Quel bonheur ! Quel délice ! Quelle félicité de retrouver Ferri et Conrad au meilleur de leur forme avec cet Astérix qui semble avoir infusé longuement mais sûrement, telle une décoction druidique justement dosée, avec ce qu’il faut d’esprit de Goscinny et d’essence d’Uderzo. Tout commence à Rome – cela dit, c’est normal, puisque tous les chemins y mènent – et César est sur le point de faire publier ses Commentaires sur la guerre des Gaules. Un futur succès de « bibliopolium », si l’on en croit Promoplus, attaché de presse servile et zélé de l’Imperator si et seulement si ce dernier consent à retirer de ses mémoires (comme une soustraction à la postérité) les passages qui ne le présentent pas sous son meilleur jour : les revers subis face aux irréductibles Gaulois d’Armorique.

Eh oui. Je sais par Jupiter. Mais hélas, c’est la triste vérité historique.

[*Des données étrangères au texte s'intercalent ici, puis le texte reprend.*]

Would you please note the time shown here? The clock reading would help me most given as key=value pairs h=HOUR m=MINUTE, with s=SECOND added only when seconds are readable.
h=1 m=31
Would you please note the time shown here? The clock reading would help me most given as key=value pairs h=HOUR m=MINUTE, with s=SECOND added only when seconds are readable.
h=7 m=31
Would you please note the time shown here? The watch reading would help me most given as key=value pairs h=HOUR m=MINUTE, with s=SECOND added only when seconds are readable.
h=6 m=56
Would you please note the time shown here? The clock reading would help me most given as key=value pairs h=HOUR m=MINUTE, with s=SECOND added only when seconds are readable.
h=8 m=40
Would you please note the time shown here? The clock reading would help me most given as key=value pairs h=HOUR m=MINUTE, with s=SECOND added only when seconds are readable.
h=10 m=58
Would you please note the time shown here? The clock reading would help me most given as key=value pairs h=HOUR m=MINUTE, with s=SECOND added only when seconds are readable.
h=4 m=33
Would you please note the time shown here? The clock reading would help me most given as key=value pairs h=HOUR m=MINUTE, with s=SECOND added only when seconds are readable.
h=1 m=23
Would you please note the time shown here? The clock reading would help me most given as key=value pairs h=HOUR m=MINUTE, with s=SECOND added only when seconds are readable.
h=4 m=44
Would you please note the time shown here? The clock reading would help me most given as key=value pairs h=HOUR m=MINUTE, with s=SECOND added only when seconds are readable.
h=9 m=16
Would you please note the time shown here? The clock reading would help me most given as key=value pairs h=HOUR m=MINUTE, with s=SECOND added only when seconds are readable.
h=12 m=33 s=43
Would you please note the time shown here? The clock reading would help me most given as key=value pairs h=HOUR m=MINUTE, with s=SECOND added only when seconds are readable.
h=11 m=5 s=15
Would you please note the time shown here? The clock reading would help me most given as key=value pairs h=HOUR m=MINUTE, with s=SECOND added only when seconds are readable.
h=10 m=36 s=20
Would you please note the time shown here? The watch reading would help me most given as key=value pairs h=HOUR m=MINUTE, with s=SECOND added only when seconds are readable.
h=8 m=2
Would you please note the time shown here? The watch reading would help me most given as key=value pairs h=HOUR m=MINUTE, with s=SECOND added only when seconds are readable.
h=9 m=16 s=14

La vérité (historique ou non), la liberté d’expression, la censure, le caviardage et l’indépendance de l’information sont donc les thématiques principales du Papyrus de César. Et le propos fait mouche. L’avatar imberbe de Julian Assange (Doublepolémix) est parfait en « colporteur de nouvelles », traquant le « canalis » (« un tuyau, un scoop ») au cri de « l’empire va trembler ». Pour ma part, j’aurais bien aimé un lanceur d’alerte à moustaches prénommé Pleneledwix, allez savoir pourquoi.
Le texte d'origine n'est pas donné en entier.